# SCDSL Spring League



## Daniel Miller (Mar 16, 2017)

Can anyone tell me how to find the 2017 Spring League schedules for the SCDSL?  The website only seems to show the 2015 schedules.


----------



## mahrez (Mar 16, 2017)

Dead again?  Not enough teams sign up like last year?


----------



## ESPNANALYST (Mar 16, 2017)

No it's just that everyone is elite now and they play in an elite girls spring league. Apparently you can even tell at 8 they are special ballers


----------



## ESPNANALYST (Mar 16, 2017)

Oh and I did I mention the same person who ran scdsl does the schedules for EGSL ...
Hmmmm odd huh?


----------



## RedHawk (Mar 16, 2017)

ESPNANALYST said:


> Oh and I did I mention the same person who ran scdsl does the schedules for EGSL ...
> Hmmmm odd huh?


Translation......he may be a Tad biased as he creates these schedules???


----------



## younothat (Mar 17, 2017)

FYI  not many clubs signed up;  Only about 12 on the boys side and 9 on the girls side total.  Don't think thats enough teams to have a league with a couple or three per age group if at all  since most only have 1 -2 teams per club with apps in for this.


----------



## SBFDad (Mar 17, 2017)

A much better option than SCDSLs spring league. Short-sided, tons of touches, great fields. 2003-2010 boys and girls...
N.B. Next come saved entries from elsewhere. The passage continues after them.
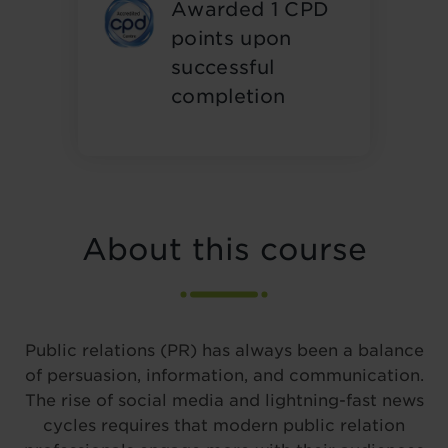
Awarded 1 CPD
points upon
successful
completion
About this course
Public relations (PR) has always been a balance
of persuasion, information, and communication.
The rise of social media and lightning-fast news
cycles requires that modern public relation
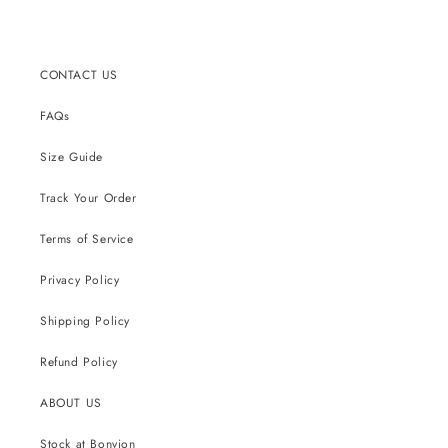
CONTACT US
FAQs
Size Guide
Track Your Order
Terms of Service
Privacy Policy
Shipping Policy
Refund Policy
ABOUT US
Stock at Bonvion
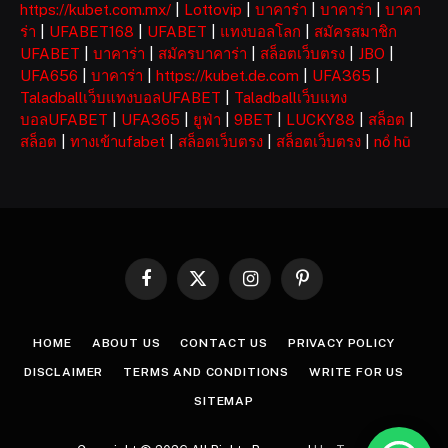
https://kubet.com.mx/
|
Lottovip
|
บาคาร่า
|
บาคาร่า
|
บาคา
ร่า
|
UFABET168
|
UFABET
|
แทงบอลโลก
|
สมัครสมาชิก
UFABET
|
บาคาร่า
|
สมัครบาคาร่า
|
สล็อตเว็บตรง
|
JBO
|
UFA656
|
บาคาร่า
|
https://kubet.de.com
|
UFA365
|
Taladballเว็บแทงบอลUFABET
|
Taladballเว็บแทง
บอลUFABET
|
UFA365
|
ยูฟ่า
|
9BET
|
LUCKY88
|
สล็อต
|
สล็อต
|
ทางเข้าufabet
|
สล็อตเว็บตรง
|
สล็อตเว็บตรง
|
nổ hũ
Facebook
X
Instagram
Pinterest
(Twitter)
HOME
ABOUT US
CONTACT US
PRIVACY POLICY
DISCLAIMER
TERMS AND CONDITIONS
WRITE FOR US
SITEMAP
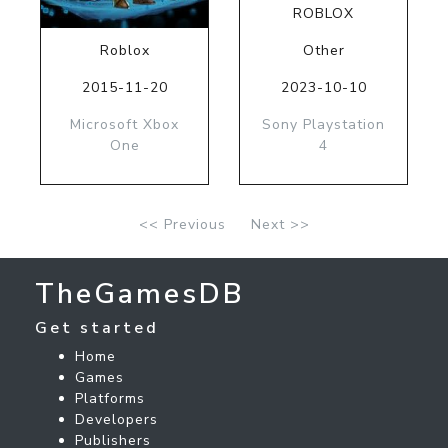
ROBLOX
Roblox
Other
2015-11-20
2023-10-10
Microsoft Xbox
Sony Playstation
One
4
<< Previous
Next >>
TheGamesDB
Get started
Home
Games
Platforms
Developers
Publishers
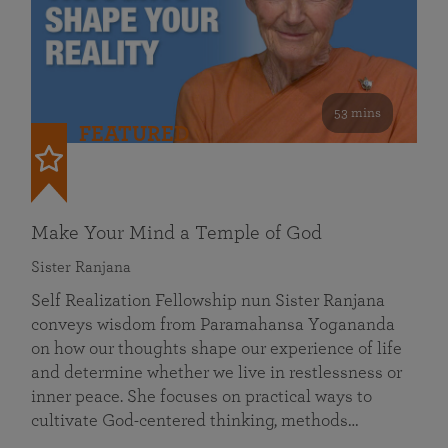
53 mins
FEATURED
Make Your Mind a Temple of God
Sister Ranjana
Self Realization Fellowship nun Sister Ranjana
conveys wisdom from Paramahansa Yogananda
on how our thoughts shape our experience of life
and determine whether we live in restlessness or
inner peace. She focuses on practical ways to
cultivate God-centered thinking, methods…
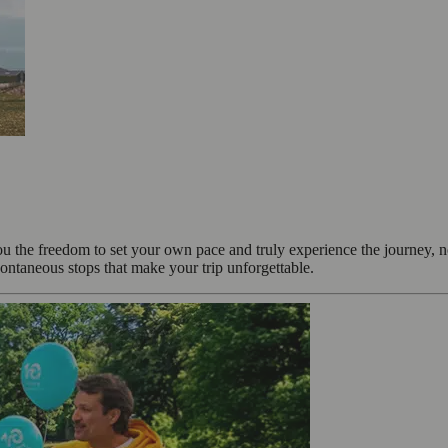
ou the freedom to set your own pace and truly experience the journey, 
ontaneous stops that make your trip unforgettable.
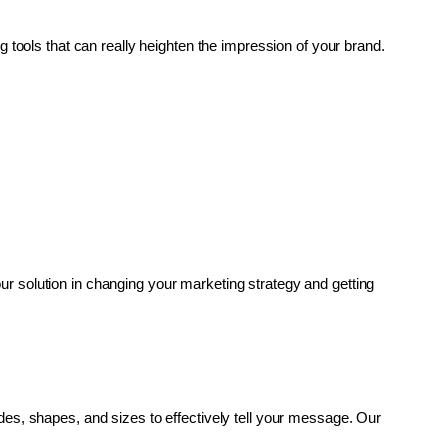
g tools that can really heighten the impression of your brand. 
r solution in changing your marketing strategy and getting 
es, shapes, and sizes to effectively tell your message. Our 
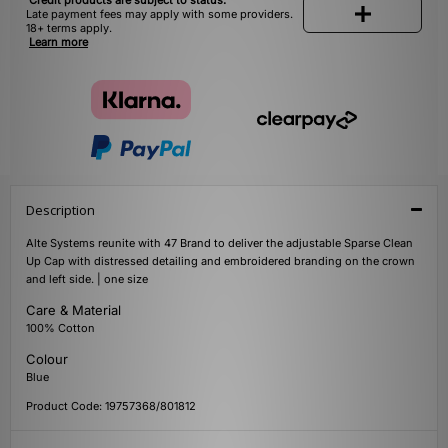
Credit products are subject to status.
Late payment fees may apply with some providers.
18+ terms apply.
Learn more
Description
Alte Systems reunite with 47 Brand to deliver the adjustable Sparse Clean
Up Cap with distressed detailing and embroidered branding on the crown
and left side. | one size
Care & Material
100% Cotton
Colour
Blue
Product Code: 19757368/801812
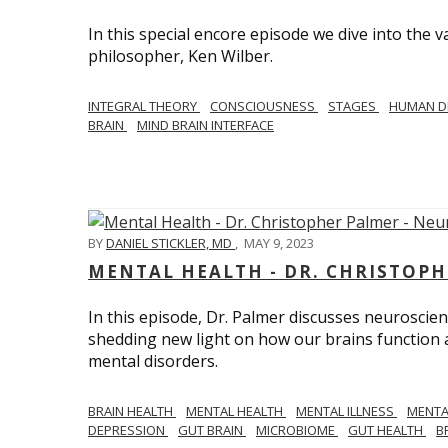
In this special encore episode we dive into th
philosopher, Ken Wilber.
INTEGRAL THEORY
CONSCIOUSNESS
STAGES
HUMAN D
BRAIN
MIND BRAIN INTERFACE
BY
DANIEL STICKLER, MD
,
MAY 9, 2023
MENTAL HEALTH - DR. CHRISTOPH
In this episode, Dr. Palmer discusses neuroscien
shedding new light on how our brains function a
mental disorders.
BRAIN HEALTH
MENTAL HEALTH
MENTAL ILLNESS
MENTA
DEPRESSION
GUT BRAIN
MICROBIOME
GUT HEALTH
B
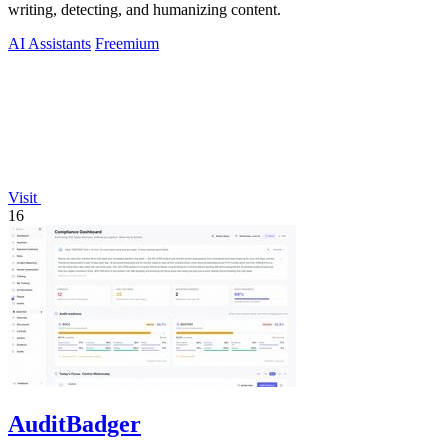
writing, detecting, and humanizing content.
AI Assistants
Freemium
Visit
16
AuditBadger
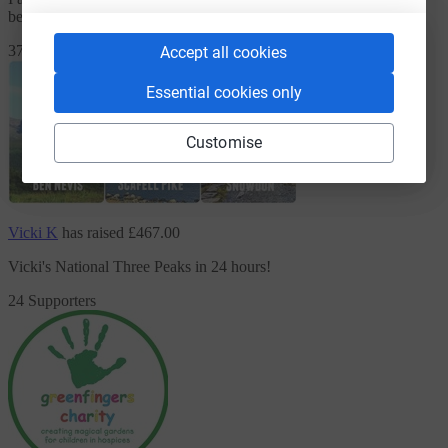
because To raise vital funds for creating garden spaces
37 Supporters
Accept all cookies
Essential cookies only
Customise
Vicki K
has raised
£467.00
Vicki's National Three Peaks in 24 hours!
24 Supporters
http://www.southbaypdl.com/

Deadline is today, but if you need an extra day or two, reach out to the league directors. Good guys.


----------



## jrcaesar (Mar 17, 2017)

Our coach's take: Too much travel for spring games that are just organized friendlies on subpar fields. (We can set up our own organized friendlies on subpar fields.)


----------